1
votes

We have a Beam/Dataflow pipeline (using Dataflow SDK 2.0.0-beta3 & running on GCP) that uses the template functionality. Whenever we run it, it always spits out the following warning:

11:05:30,484 0    [main] INFO  org.apache.beam.sdk.util.DefaultBucket - No staging location provided, attempting to use default bucket: dataflow-staging-us-central1-435085767562
11:05:31,930 1446 [main] WARN  org.apache.beam.sdk.util.RetryHttpRequestInitializer - Request failed with code 409, will NOT retry: https://www.googleapis.com/storage/v1/b?predefinedAcl=projectPrivate&predefinedDefaultObjectAcl=projectPrivate&project=<redacted>"

However, we are setting the --stagingLocation parameter, and we can see all the binaries/jars etc. are uploaded to the bucket that we've specified in the --stagingLocation parameter.

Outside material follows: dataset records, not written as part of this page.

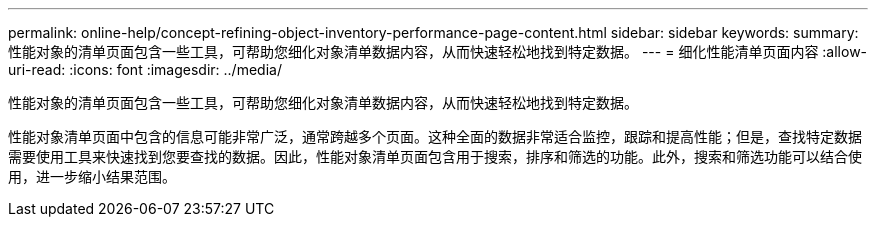 ---
permalink: online-help/concept-refining-object-inventory-performance-page-content.html 
sidebar: sidebar 
keywords:  
summary: 性能对象的清单页面包含一些工具，可帮助您细化对象清单数据内容，从而快速轻松地找到特定数据。 
---
= 细化性能清单页面内容
:allow-uri-read: 
:icons: font
:imagesdir: ../media/


[role="lead"]
性能对象的清单页面包含一些工具，可帮助您细化对象清单数据内容，从而快速轻松地找到特定数据。

性能对象清单页面中包含的信息可能非常广泛，通常跨越多个页面。这种全面的数据非常适合监控，跟踪和提高性能；但是，查找特定数据需要使用工具来快速找到您要查找的数据。因此，性能对象清单页面包含用于搜索，排序和筛选的功能。此外，搜索和筛选功能可以结合使用，进一步缩小结果范围。
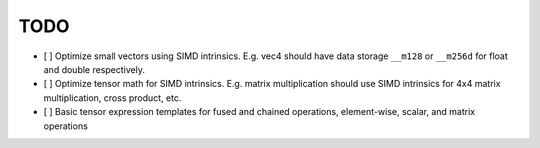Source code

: TODO
====

- [ ] Optimize small vectors using SIMD intrinsics. E.g. vec4 should have data storage ``__m128`` or ``__m256d`` for float and double respectively.
- [ ] Optimize tensor math for SIMD intrinsics. E.g. matrix multiplication should use SIMD intrinsics for 4x4 matrix multiplication, cross product, etc.
- [ ] Basic tensor expression templates for fused and chained operations, element-wise, scalar, and matrix operations

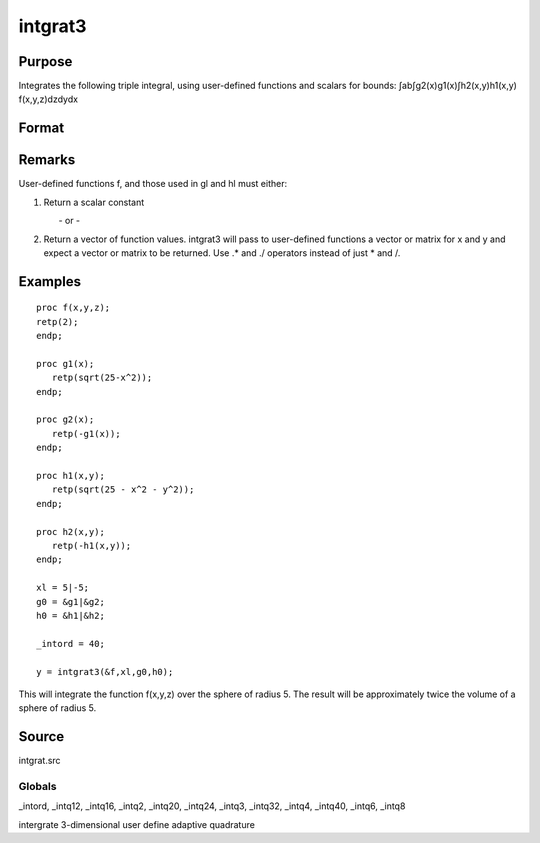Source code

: 
intgrat3
==============================================

Purpose
----------------

Integrates the following triple integral, using user-defined functions and scalars for bounds:
∫ab∫g2(x)g1(x)∫h2(x,y)h1(x,y) f(x,y,z)dzdydx

Format
----------------
.. function:: intgrat3(&f, xl, gl, hl)

    :param &f: pointer to the procedure containing the function
        to be integrated. f is a function of (x, y, z).
    :type &f: scalar

    :param xl: the limits of x. These
        must be scalar limits.
    :type xl: 2x1 or 2xN matrix

    :param gl:  These
        procedures are functions of x.
    :type gl: 2x1 or 2xN matrix of function pointers

    :param hl:  These
        procedures are functions of x and y.
    :type hl: 2x1 or 2xN matrix of function pointers

    :returns: y (*TODO*), Nx1 vector of the estimated integral(s) of f(x,y,z) evaluated between the limits given by  xl, gl and  hl.

Remarks
-------

User-defined functions f, and those used in gl and hl must either:

#. Return a scalar constant

         - or -

#. Return a vector of function values. intgrat3 will pass to
   user-defined functions a vector or matrix for x and y and expect a
   vector or matrix to be returned. Use .\* and ./ operators instead of
   just \* and /.


Examples
----------------

::

    proc f(x,y,z);
    retp(2);
    endp;
     
    proc g1(x);
       retp(sqrt(25-x^2));
    endp;
     
    proc g2(x);
       retp(-g1(x));
    endp;
     
    proc h1(x,y);
       retp(sqrt(25 - x^2 - y^2));
    endp;
     
    proc h2(x,y);
       retp(-h1(x,y));
    endp;
     
    xl = 5|-5;
    g0 = &g1|&g2;
    h0 = &h1|&h2;
    
    _intord = 40;
    
    y = intgrat3(&f,xl,g0,h0);

This will integrate the function f(x,y,z) over the sphere of
radius 5. The result will be approximately twice the volume of a
sphere of radius 5.

Source
------

intgrat.src

Globals
+++++++

\_intord, \_intq12, \_intq16, \_intq2, \_intq20, \_intq24, \_intq3,
\_intq32, \_intq4, \_intq40, \_intq6, \_intq8

.. seealso:: Functions :func:`intgrat2`, :func:`intquad1`, :func:`intquad2`, :func:`intquad3`, :func:`intsimp`

intergrate 3-dimensional user define adaptive quadrature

However, Beam/Dataflow then creates the following zombie bucket in GCS in our project: dataflow-staging-us-central1-435085767562

Why is this happening if we are clearly setting the --stagingLocation parameter?

1
Would you be able to provide the command you used to create the template pipeline? Did you specify --stagingLocation when you created it? And what command are you using to launch the pipeline? I'm just trying to understand which commands you are referring to when setting stagingLocation - Alex Amato

1 Answers

3
votes

I suspect this is BEAM-2143. Specifically, althhough the error says you need to specify --stagingLocation, you actually need to specify --tempLocation.